È insostenibile, scrive Croce, «il monismo storico che pretende di dedurre la storia da un fatto fondamentale, laddove nella storia ci sono fenomeni di concorrenza ed intreccio di cause» (lettera del 4 febbraio 1898). Croce insiste sulla formula «imprecisa e contraddittoria» in cui Marx – Engels – Labriola lasciano assai spesso il loro pensiero, ma finisce con concedere che la formulazione verbale del marxismo sia meglio rispecchiata dalla interpretazione di Gentile; la sua interpretazione «restrittiva ed empirica» è, però, la sola a permettere di evidenziare l’anima di verità del marxismo, mettendo il silenziatore sulla assolutezza dommatica dei suoi enunciati.

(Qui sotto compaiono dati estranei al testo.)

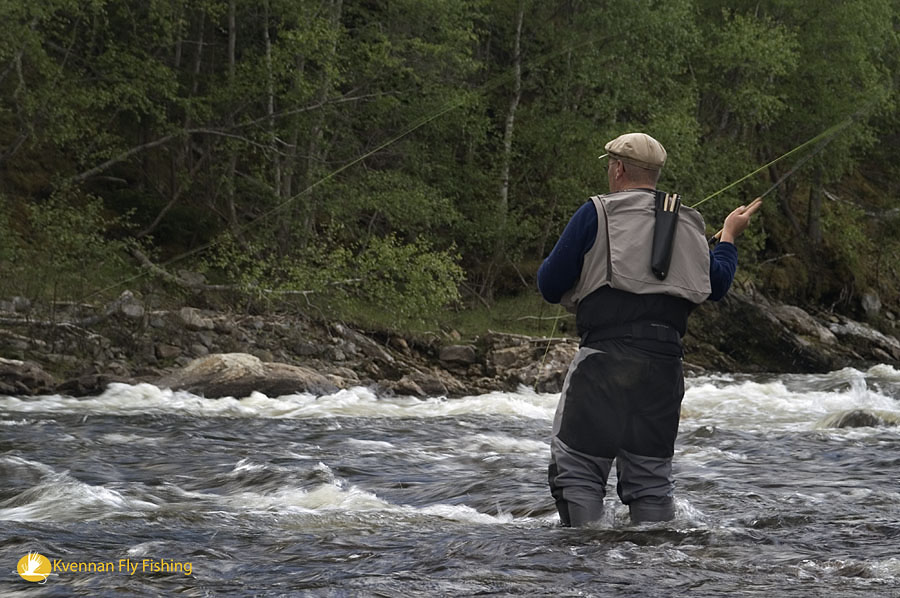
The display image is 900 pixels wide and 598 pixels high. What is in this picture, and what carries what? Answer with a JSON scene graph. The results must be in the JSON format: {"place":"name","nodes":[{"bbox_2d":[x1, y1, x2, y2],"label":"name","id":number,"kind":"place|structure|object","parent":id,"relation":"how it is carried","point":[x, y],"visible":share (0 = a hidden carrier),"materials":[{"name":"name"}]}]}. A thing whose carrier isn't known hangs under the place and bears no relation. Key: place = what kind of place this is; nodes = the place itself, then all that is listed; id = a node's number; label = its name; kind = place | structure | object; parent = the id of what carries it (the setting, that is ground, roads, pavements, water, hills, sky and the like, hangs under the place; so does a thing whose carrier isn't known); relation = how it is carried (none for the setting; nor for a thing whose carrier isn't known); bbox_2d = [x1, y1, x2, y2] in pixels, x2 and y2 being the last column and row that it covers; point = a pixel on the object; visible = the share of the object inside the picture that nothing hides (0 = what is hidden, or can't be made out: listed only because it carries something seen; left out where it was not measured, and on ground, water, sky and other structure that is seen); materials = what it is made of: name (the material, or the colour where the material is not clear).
{"place":"outdoors","nodes":[
{"label":"outdoors","id":0,"kind":"place"},
{"bbox_2d":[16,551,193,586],"label":"logo","id":1,"kind":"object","parent":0,"point":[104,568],"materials":[{"name":"yellow"}]},
{"bbox_2d":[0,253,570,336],"label":"grass","id":2,"kind":"structure","parent":0,"point":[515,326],"materials":[{"name":"green plant"}]},
{"bbox_2d":[0,364,899,597],"label":"river","id":3,"kind":"structure","parent":0,"point":[115,419],"materials":[{"name":"liquid"}]},
{"bbox_2d":[536,132,758,528],"label":"man","id":4,"kind":"object","parent":3,"relation":"in","point":[582,241],"visible":0.94},
{"bbox_2d":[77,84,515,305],"label":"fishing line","id":5,"kind":"object","parent":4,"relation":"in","point":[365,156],"visible":0.94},
{"bbox_2d":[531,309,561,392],"label":"fishing line","id":6,"kind":"object","parent":4,"relation":"in","point":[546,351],"visible":0.72,"materials":[{"name":"plastic"}]},
{"bbox_2d":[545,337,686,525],"label":"waders","id":7,"kind":"object","parent":4,"relation":"on","point":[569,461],"visible":0.74,"materials":[{"name":"fabric"}]},
{"bbox_2d":[650,191,681,279],"label":"holder","id":8,"kind":"object","parent":4,"relation":"attached to","point":[666,244],"visible":0.95,"materials":[{"name":"black"}]},
{"bbox_2d":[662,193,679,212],"label":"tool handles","id":9,"kind":"object","parent":8,"relation":"in","point":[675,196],"visible":0.52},
{"bbox_2d":[698,102,888,245],"label":"fishing rod","id":10,"kind":"object","parent":4,"relation":"in","point":[717,234],"visible":0.81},
{"bbox_2d":[820,409,890,428],"label":"rock","id":11,"kind":"object","parent":3,"relation":"in","point":[865,415],"visible":0.48,"materials":[{"name":"grey stone"}]},
{"bbox_2d":[0,275,899,396],"label":"rocky bank","id":12,"kind":"structure","parent":0,"point":[215,342],"materials":[{"name":"stone"}]},
{"bbox_2d":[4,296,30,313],"label":"rock","id":13,"kind":"object","parent":12,"relation":"on","point":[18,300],"visible":0.7,"materials":[{"name":"grey stone"}]},
{"bbox_2d":[0,358,53,394],"label":"rock","id":14,"kind":"object","parent":12,"relation":"on","point":[43,377],"visible":0.91,"materials":[{"name":"grey stone"}]},
{"bbox_2d":[1,291,142,328],"label":"fallen branch","id":15,"kind":"object","parent":12,"relation":"on","point":[92,319],"visible":0.86,"materials":[{"name":"grey wood"}]},
{"bbox_2d":[22,191,134,297],"label":"shrub","id":16,"kind":"object","parent":12,"relation":"on","point":[64,222],"visible":0.87,"materials":[{"name":"green plant"}]},
{"bbox_2d":[54,371,126,395],"label":"rock","id":17,"kind":"object","parent":12,"relation":"on","point":[73,384],"visible":0.69,"materials":[{"name":"grey stone"}]},
{"bbox_2d":[116,291,144,318],"label":"rock","id":18,"kind":"object","parent":12,"relation":"on","point":[132,309],"visible":0.68,"materials":[{"name":"grey stone"}]},
{"bbox_2d":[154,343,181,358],"label":"rock","id":19,"kind":"object","parent":12,"relation":"on","point":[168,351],"visible":0.92,"materials":[{"name":"grey stone"}]},
{"bbox_2d":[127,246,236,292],"label":"fallen branch","id":20,"kind":"object","parent":12,"relation":"on","point":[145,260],"visible":0.76,"materials":[{"name":"wood"}]},
{"bbox_2d":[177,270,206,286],"label":"rock","id":21,"kind":"object","parent":12,"relation":"on","point":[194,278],"visible":0.68,"materials":[{"name":"grey stone"}]},
{"bbox_2d":[178,307,214,329],"label":"rock","id":22,"kind":"object","parent":12,"relation":"on","point":[191,314],"visible":0.88,"materials":[{"name":"grey stone"}]},
{"bbox_2d":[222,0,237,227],"label":"tree","id":23,"kind":"object","parent":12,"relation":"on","point":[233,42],"visible":0.75,"materials":[{"name":"plant"}]},
{"bbox_2d":[158,352,345,398],"label":"boulder","id":24,"kind":"object","parent":12,"relation":"on","point":[206,375],"visible":0.62,"materials":[{"name":"grey stone"}]},
{"bbox_2d":[262,0,282,201],"label":"tree","id":25,"kind":"object","parent":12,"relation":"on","point":[266,35],"visible":0.63,"materials":[{"name":"brown"}]},
{"bbox_2d":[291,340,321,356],"label":"rock","id":26,"kind":"object","parent":12,"relation":"on","point":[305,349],"visible":0.91,"materials":[{"name":"grey stone"}]},
{"bbox_2d":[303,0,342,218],"label":"tree","id":27,"kind":"object","parent":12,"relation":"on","point":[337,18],"visible":0.69,"materials":[{"name":"plant"}]},
{"bbox_2d":[208,228,464,321],"label":"shrub","id":28,"kind":"object","parent":12,"relation":"on","point":[372,290],"visible":0.85,"materials":[{"name":"green plant"}]},
{"bbox_2d":[390,370,462,397],"label":"rock","id":29,"kind":"object","parent":12,"relation":"on","point":[439,389],"visible":0.75,"materials":[{"name":"grey stone"}]},
{"bbox_2d":[438,344,477,365],"label":"rock","id":30,"kind":"object","parent":12,"relation":"on","point":[455,351],"visible":0.9,"materials":[{"name":"grey stone"}]},
{"bbox_2d":[487,334,576,392],"label":"rock","id":31,"kind":"object","parent":12,"relation":"on","point":[564,356],"visible":0.61,"materials":[{"name":"grey stone"}]},
{"bbox_2d":[690,286,899,372],"label":"rock","id":32,"kind":"object","parent":12,"relation":"on","point":[777,342],"visible":0.72,"materials":[{"name":"stone"}]},
{"bbox_2d":[829,317,899,363],"label":"rock","id":33,"kind":"object","parent":12,"relation":"on","point":[863,333],"visible":0.69,"materials":[{"name":"grey stone"}]},
{"bbox_2d":[860,292,881,315],"label":"rock","id":34,"kind":"object","parent":12,"relation":"on","point":[870,302],"visible":0.85,"materials":[{"name":"grey stone"}]},
{"bbox_2d":[1,1,899,323],"label":"forest","id":35,"kind":"structure","parent":0,"point":[731,18],"materials":[{"name":"green wood"}]},
{"bbox_2d":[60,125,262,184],"label":"fallen branch","id":36,"kind":"object","parent":35,"relation":"on","point":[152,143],"visible":0.86,"materials":[{"name":"wood"}]},
{"bbox_2d":[498,0,523,240],"label":"tree","id":37,"kind":"object","parent":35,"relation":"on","point":[511,117],"visible":0.84,"materials":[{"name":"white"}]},
{"bbox_2d":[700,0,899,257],"label":"tree","id":38,"kind":"object","parent":35,"relation":"on","point":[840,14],"visible":0.81,"materials":[{"name":"green plant"}]}
]}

«Appercepire Marx come critico della società presente – scrive Croce nella lettera del 21 agosto 1899 – e come storico di essa e come politico del movimento proletario, è prendere Marx in ciò che forma la parte veramente notevole della sua attività. La filosofia è un condimento, e non è un buon condimento, del suo pensiero».

NOTE

1 Articolo pubblicato su Pedagogia e Vita, 1970.

2 Il paragrafo riprende quasi integralmente l’articolo pubblicato dal Giornale di Brescia in data 26.9.1975 dal titolo Croce e Gentile su Marx.

NOTA CONCLUSIVA: La raccolta di scritti di filosofia di Matteo Perrini nasce dall’esigenza di non disperdere il lavoro di una vita volto in primo luogo a chiarificare a se stesso le idee e le concezioni dei filosofi e, conseguentemente, a tradurle in un linguaggio accessibile ma rigoroso per i propri studenti. I materiali riportati nel volume provengono da diverse fonti, utilizzate per differenti finalità e scritte nell’arco di un cinquantennio, all’incirca tra il 1950 e il 2000. Si tratta di schede ad uso interno finalizzate alla sistematizzazione del pensiero di un autore, di appunti su quaderni per preparare lezioni scolastiche, di articoli pubblicati sul Giornale di Brescia o su riviste specializzate.